The Iraqi people "are growing in optimism and hope," Bush said. "They understand that the violence is only a part of the reality in Iraq. Each day, Iraqis are exercising new freedoms that they were denied for decades."
This active, civic involvement by the Iraqi people, the president noted, has dealt a serious setback to the terrorists. Indeed, they aim, Bush said, "to break the will of America and of the Iraqi people before democracy can take root." This is something the terrorists have tried but failed to achieve before, he added.
For example, Bush said, terrorists tried two years ago to intimidate the Iraqi Governing Council; last year, they tried to delay the transfer of sovereignty to Iraq; and today, they're trying to undermine the new sovereign government, while intimidating Iraqis from joining their country's growing domestic security forces. Yet, Bush said, the terrorists have repeatedly failed to achieve their objectives -- and they continue to fail. "Democracy is moving forward, and more and more Iraqis are defying the terrorists by joining the democratic process," he said.
Bush cited last year's landmark free elections and the formation of a representative Iraqi government. He also mentioned that Iraqis are drafting a new constitution, which will be voted on in a national referendum, and that "new elections will be held [soon] to choose a fully constitutional government."
America's military strategy in Iraq is equally clear, Bush said: "We will train Iraqi security forces so they can defend their freedom and protect their people; and then our troops will return home with the honor they have earned."
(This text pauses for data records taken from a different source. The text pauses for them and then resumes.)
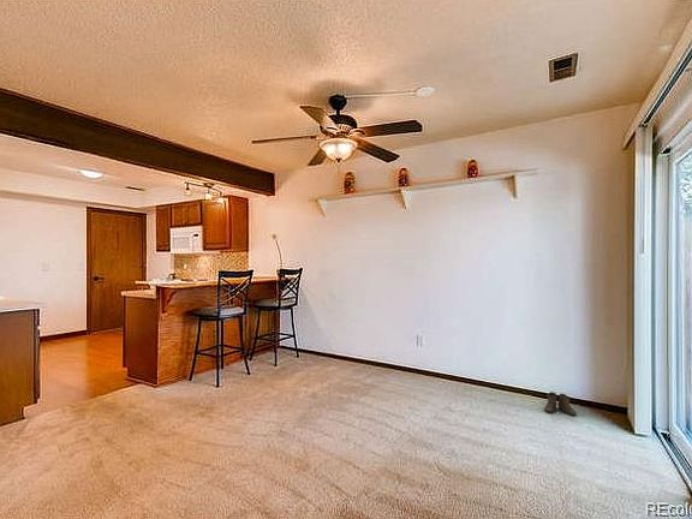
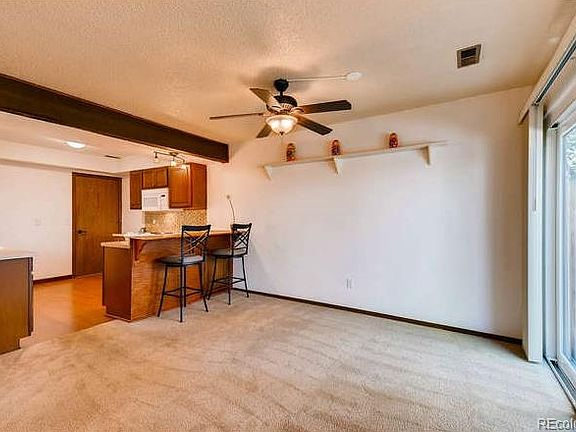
- boots [543,390,578,417]
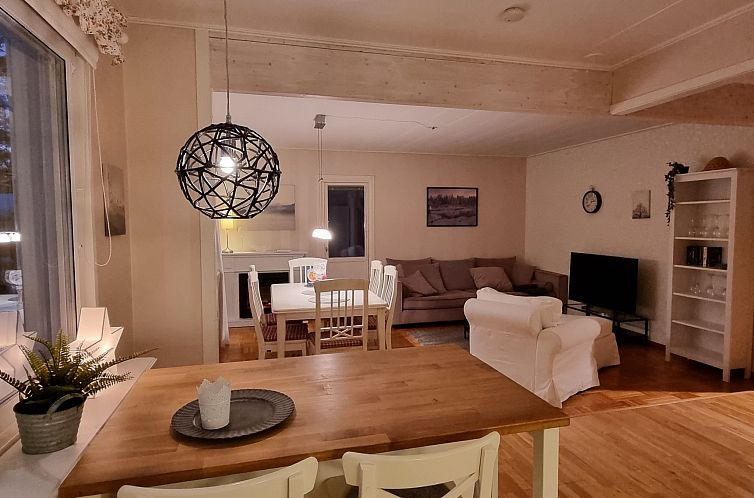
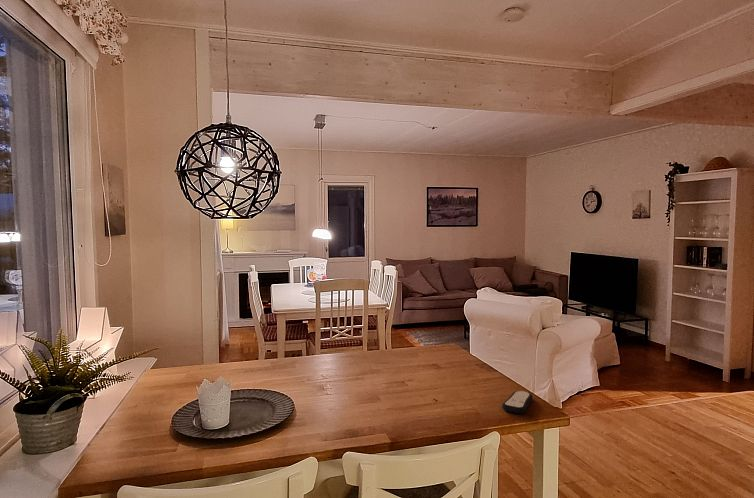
+ remote control [501,390,534,414]
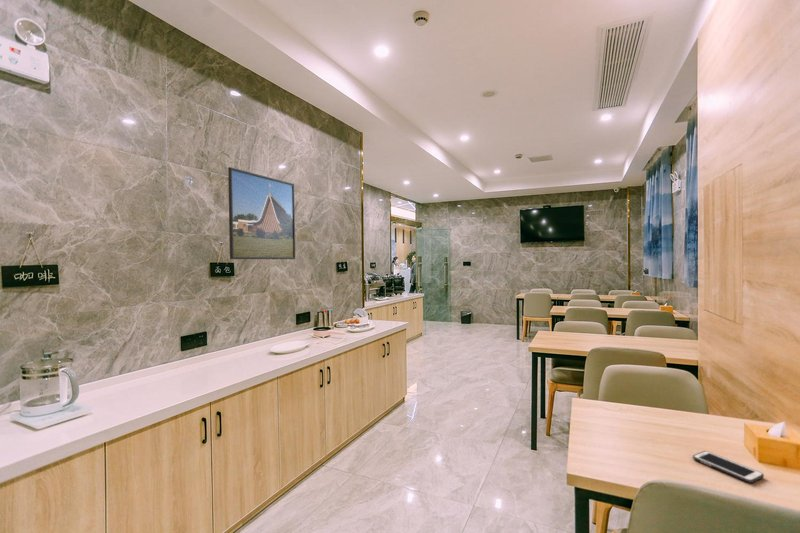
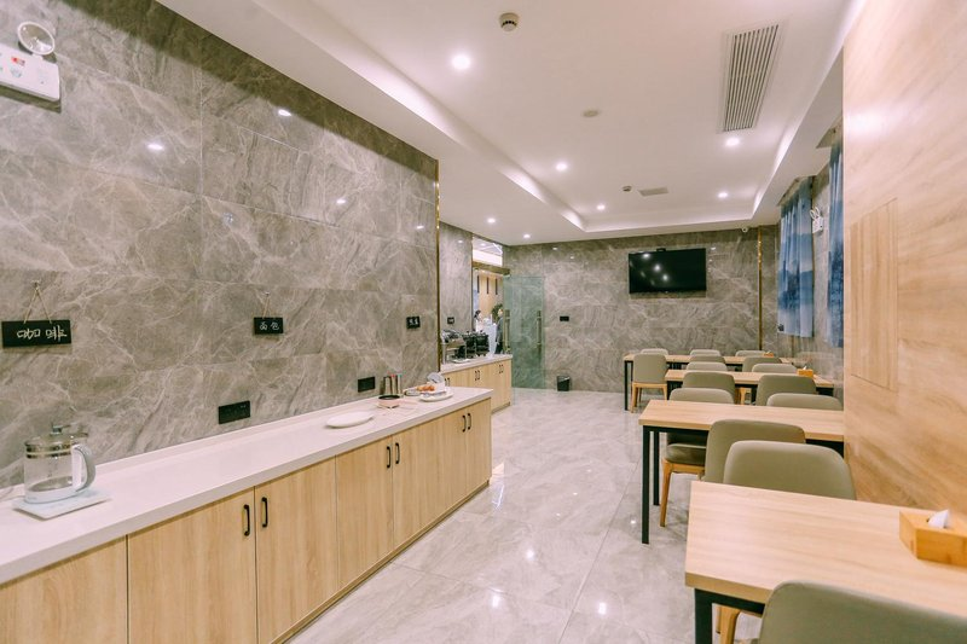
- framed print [227,166,296,260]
- cell phone [692,450,765,484]
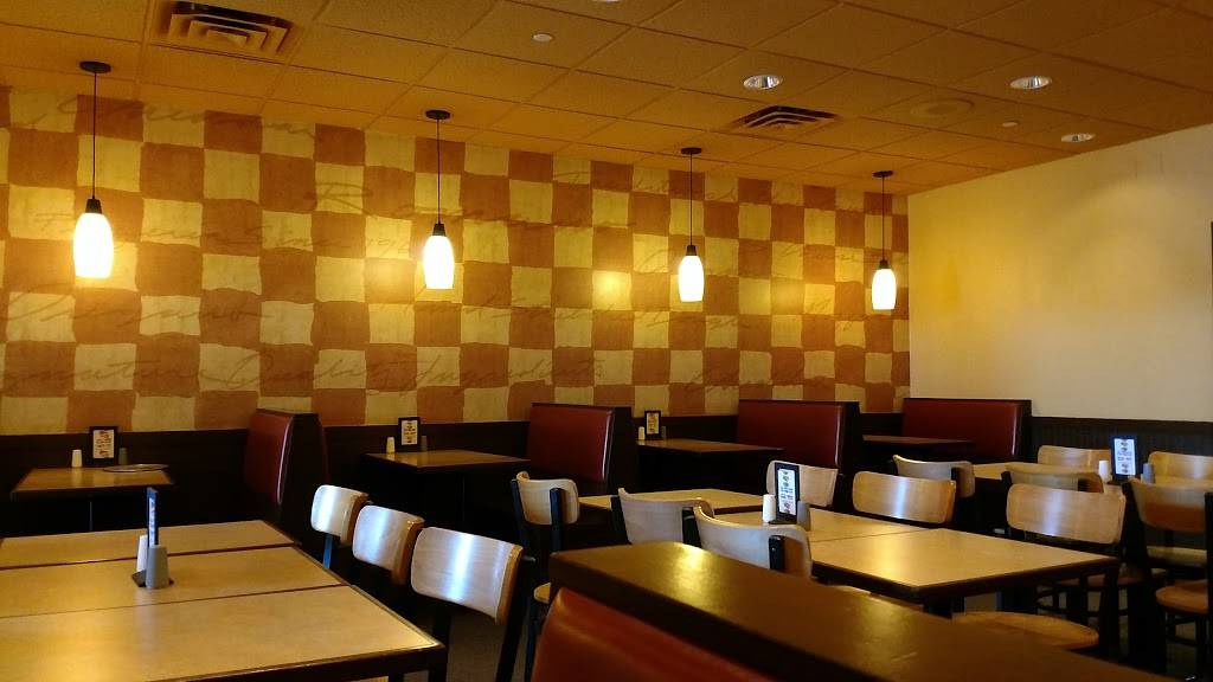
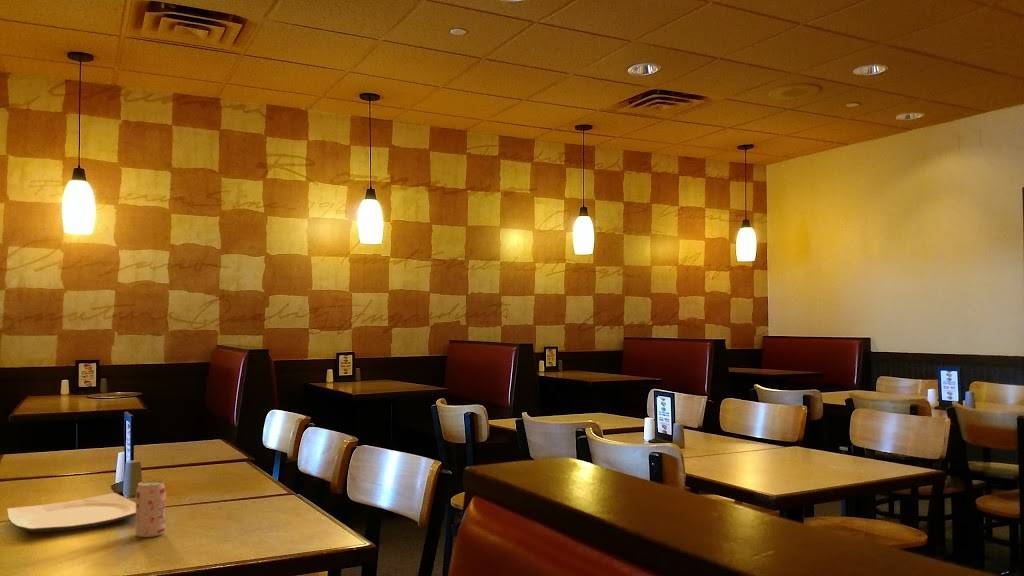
+ plate [6,492,136,533]
+ beverage can [135,480,167,538]
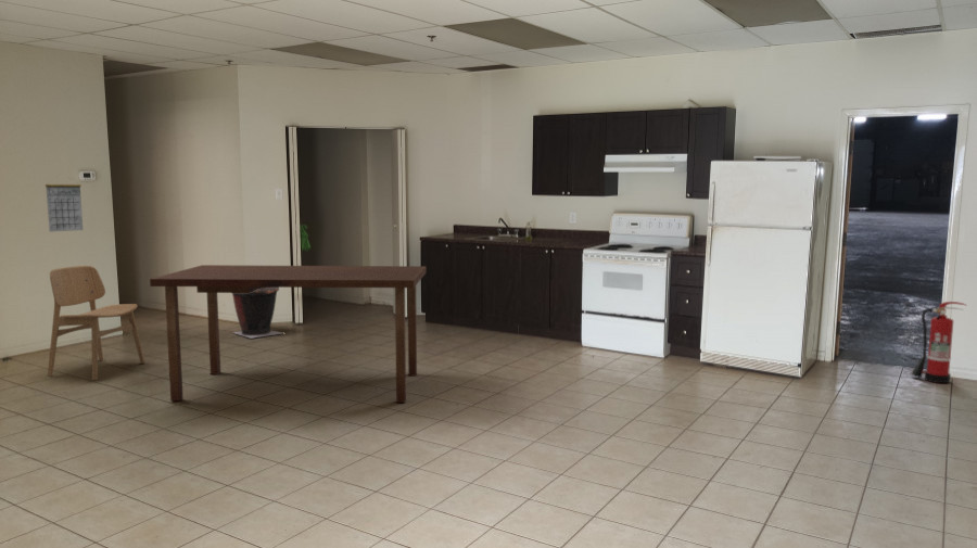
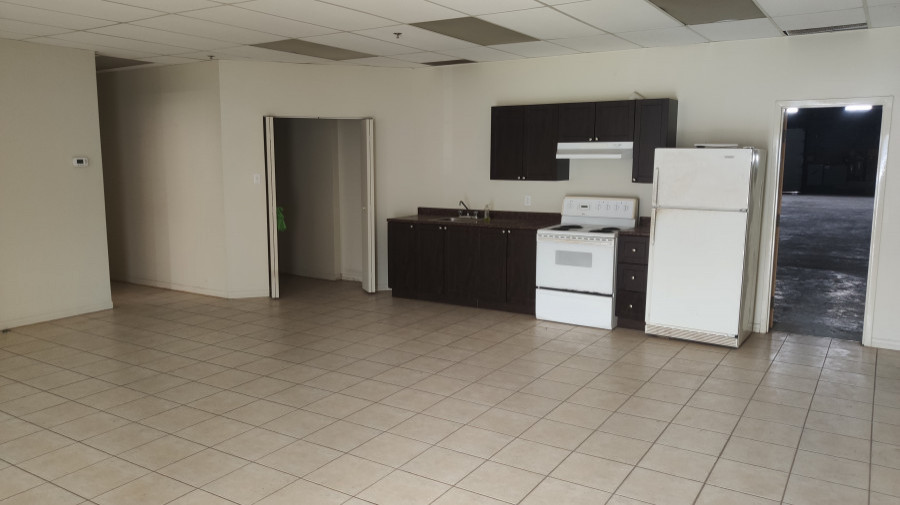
- trash can [231,288,282,339]
- calendar [45,174,84,233]
- desk [149,264,428,404]
- dining chair [47,265,147,381]
- fire extinguisher [911,301,968,384]
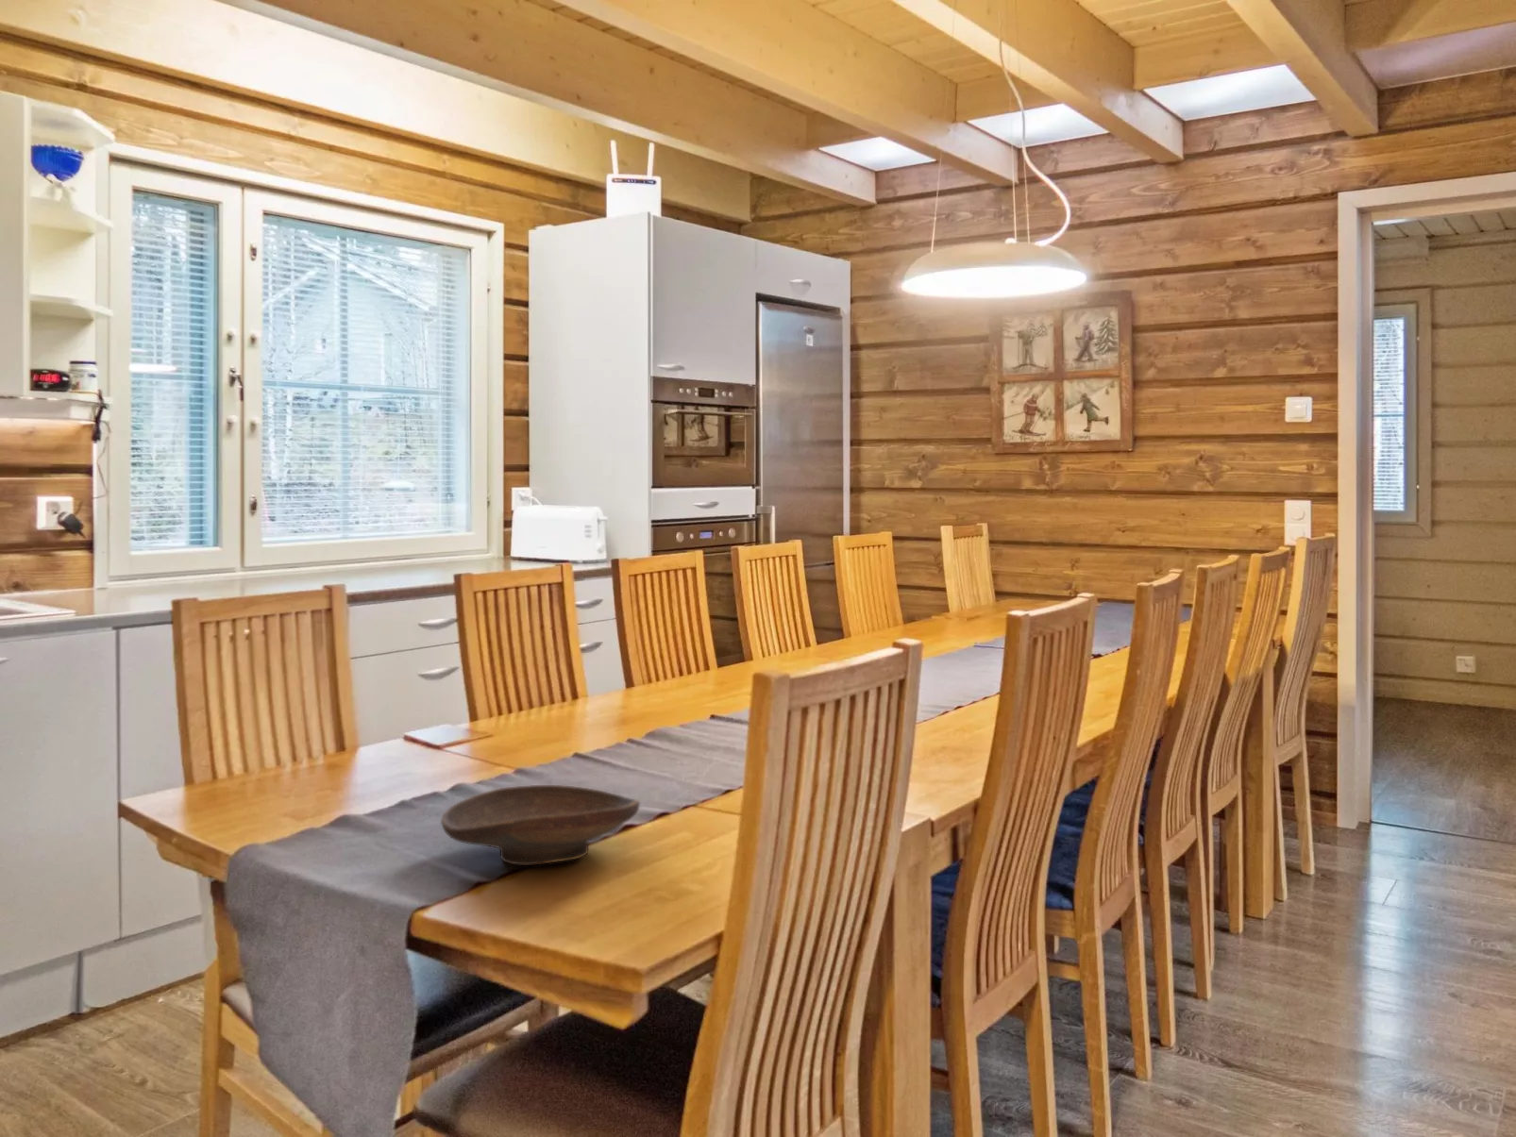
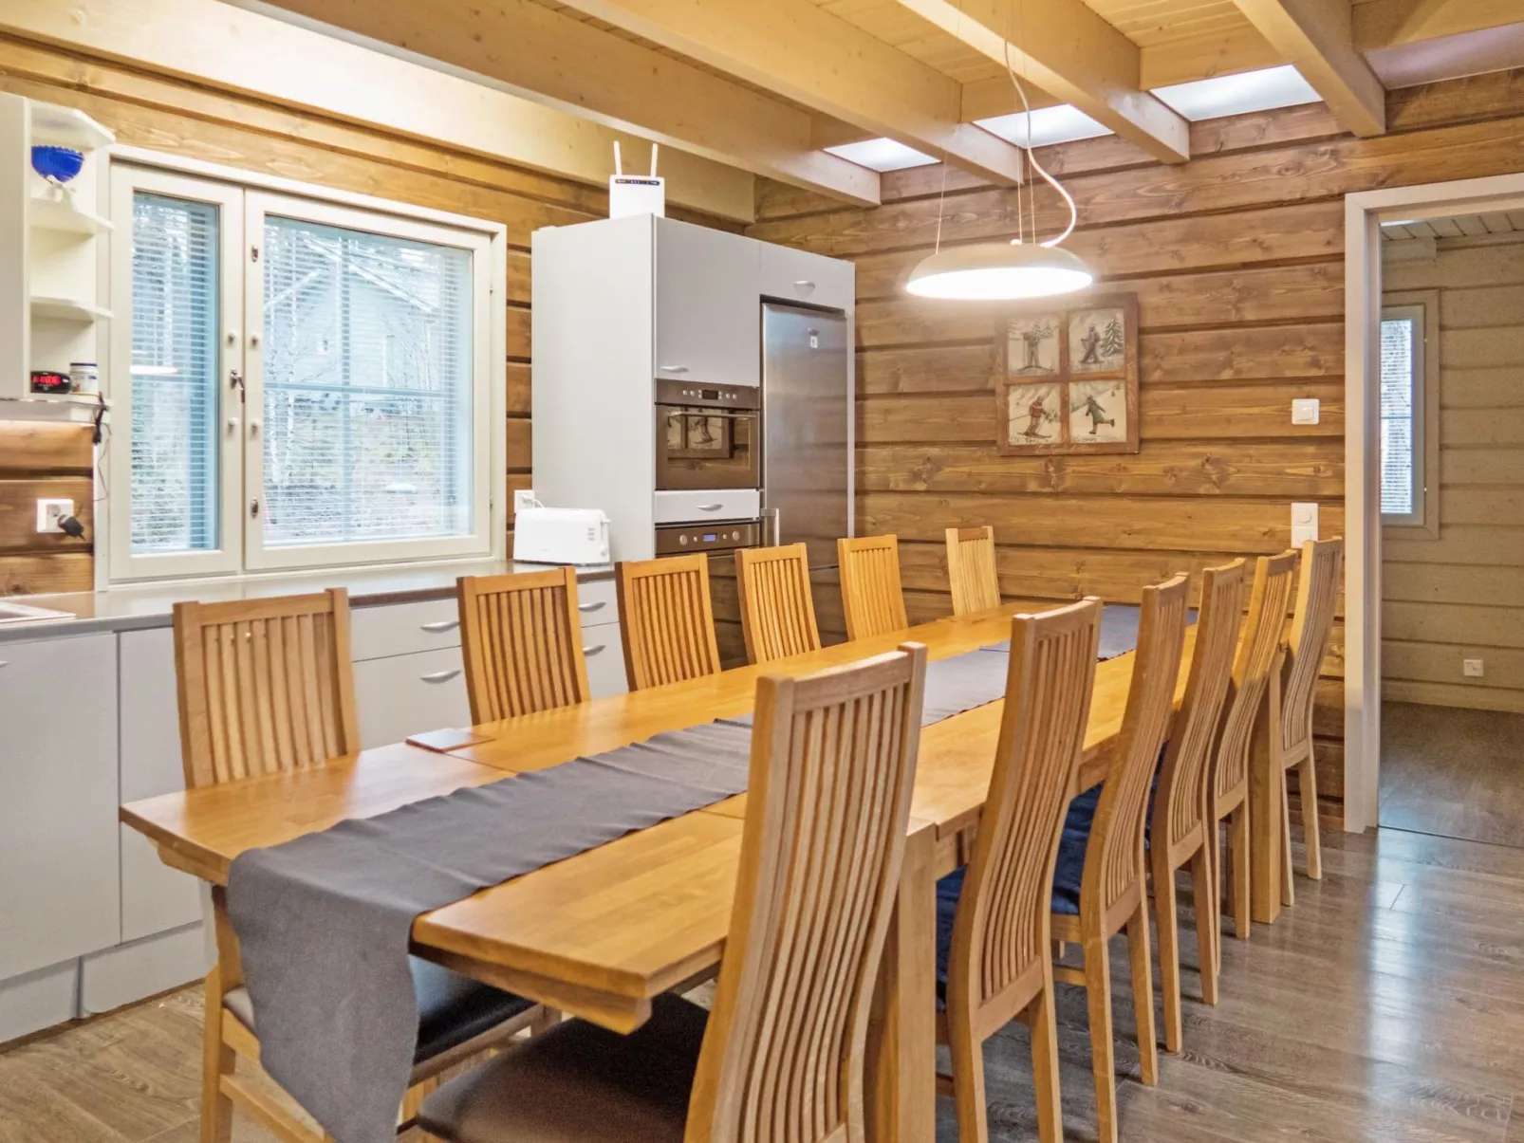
- decorative bowl [440,785,642,866]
Bush said the free world will continue to stand behind the Iraqi people. He noted that representatives of more than 80 countries and international organizations gathered in Brussels, Belgium, this week to discuss how they can assist Iraq. Donor countries also will meet next month to discuss Iraqi reconstruction, Bush said.
"Americans can be proud of all that we and our coalition partners have accomplished in Iraq," the president said. "A democratic Iraq will be a powerful setback to the terrorists who seek to harm our nation. A democratic Iraq will be a great triumph in the history of liberty. And a democratic Iraq will be a source of peace for our children and grandchildren."